__PROBLEM TO WORK ON__
Determine how many of the lines below hold the word "adolescents". Give the number and nothing else.

[Data items]

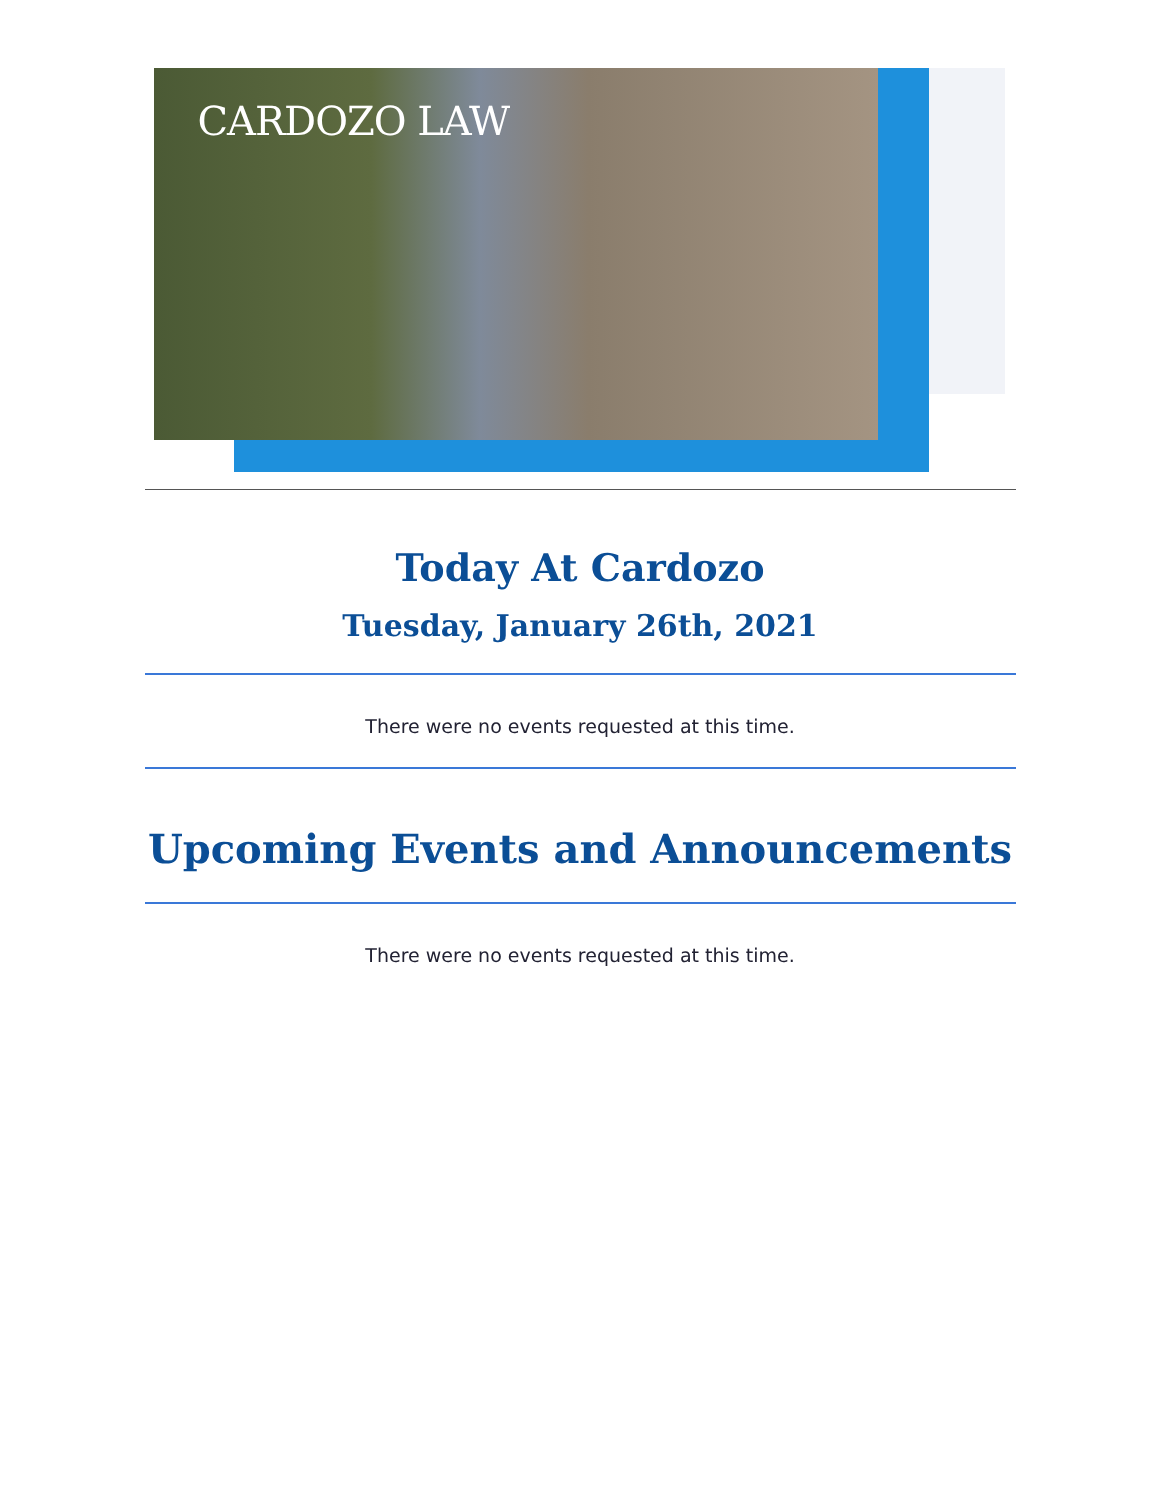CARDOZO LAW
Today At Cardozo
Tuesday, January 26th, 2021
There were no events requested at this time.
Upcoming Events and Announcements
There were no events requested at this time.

---

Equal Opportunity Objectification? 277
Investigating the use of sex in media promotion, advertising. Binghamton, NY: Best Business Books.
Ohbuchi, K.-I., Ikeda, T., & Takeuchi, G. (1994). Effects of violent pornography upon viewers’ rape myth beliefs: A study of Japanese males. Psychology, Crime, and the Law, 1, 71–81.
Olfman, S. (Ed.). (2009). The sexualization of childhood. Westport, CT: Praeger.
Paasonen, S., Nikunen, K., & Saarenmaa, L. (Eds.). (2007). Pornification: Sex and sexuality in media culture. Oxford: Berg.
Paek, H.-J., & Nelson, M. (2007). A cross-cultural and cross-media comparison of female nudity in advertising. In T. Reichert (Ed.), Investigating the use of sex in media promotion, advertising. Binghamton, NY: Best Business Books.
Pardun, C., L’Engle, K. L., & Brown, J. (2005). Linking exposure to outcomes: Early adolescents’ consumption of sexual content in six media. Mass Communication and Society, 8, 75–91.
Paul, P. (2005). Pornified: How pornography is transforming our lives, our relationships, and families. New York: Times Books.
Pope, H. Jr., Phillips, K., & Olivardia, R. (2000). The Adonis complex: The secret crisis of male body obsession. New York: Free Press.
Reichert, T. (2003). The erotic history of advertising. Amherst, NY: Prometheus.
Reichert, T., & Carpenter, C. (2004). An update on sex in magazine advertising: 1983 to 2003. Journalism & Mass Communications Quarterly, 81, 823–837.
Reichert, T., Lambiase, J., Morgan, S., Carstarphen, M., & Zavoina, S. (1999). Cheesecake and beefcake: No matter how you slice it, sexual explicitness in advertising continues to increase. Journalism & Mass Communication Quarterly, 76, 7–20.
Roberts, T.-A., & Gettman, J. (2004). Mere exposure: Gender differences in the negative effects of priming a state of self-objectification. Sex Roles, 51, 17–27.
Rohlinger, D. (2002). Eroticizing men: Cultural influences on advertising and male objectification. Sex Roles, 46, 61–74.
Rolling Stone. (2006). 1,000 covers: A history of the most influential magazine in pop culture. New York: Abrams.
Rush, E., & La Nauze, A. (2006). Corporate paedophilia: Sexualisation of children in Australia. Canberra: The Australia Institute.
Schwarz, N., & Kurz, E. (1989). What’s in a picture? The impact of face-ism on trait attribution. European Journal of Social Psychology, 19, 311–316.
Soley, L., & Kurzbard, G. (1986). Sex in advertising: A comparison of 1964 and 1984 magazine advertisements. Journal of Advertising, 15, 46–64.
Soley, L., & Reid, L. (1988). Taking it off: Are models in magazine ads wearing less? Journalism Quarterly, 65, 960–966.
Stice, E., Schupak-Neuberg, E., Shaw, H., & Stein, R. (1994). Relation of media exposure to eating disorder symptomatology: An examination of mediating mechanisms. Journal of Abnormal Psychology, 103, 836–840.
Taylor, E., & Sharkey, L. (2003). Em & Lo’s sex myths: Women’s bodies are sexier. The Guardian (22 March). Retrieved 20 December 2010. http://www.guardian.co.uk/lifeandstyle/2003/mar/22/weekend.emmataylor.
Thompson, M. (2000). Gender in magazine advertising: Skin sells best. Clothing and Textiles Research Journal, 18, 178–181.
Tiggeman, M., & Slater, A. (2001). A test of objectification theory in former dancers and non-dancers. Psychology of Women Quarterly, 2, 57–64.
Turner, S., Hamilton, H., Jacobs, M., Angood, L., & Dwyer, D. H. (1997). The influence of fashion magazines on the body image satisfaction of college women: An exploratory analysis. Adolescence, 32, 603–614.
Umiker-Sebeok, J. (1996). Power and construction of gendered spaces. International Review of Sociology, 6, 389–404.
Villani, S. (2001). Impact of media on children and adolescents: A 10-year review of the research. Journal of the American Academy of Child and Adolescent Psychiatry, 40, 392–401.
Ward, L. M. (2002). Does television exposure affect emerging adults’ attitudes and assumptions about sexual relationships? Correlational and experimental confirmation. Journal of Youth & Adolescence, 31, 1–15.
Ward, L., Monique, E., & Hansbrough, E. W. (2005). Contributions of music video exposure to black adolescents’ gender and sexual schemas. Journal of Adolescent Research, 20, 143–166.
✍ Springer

__TASK RESPONSE__
3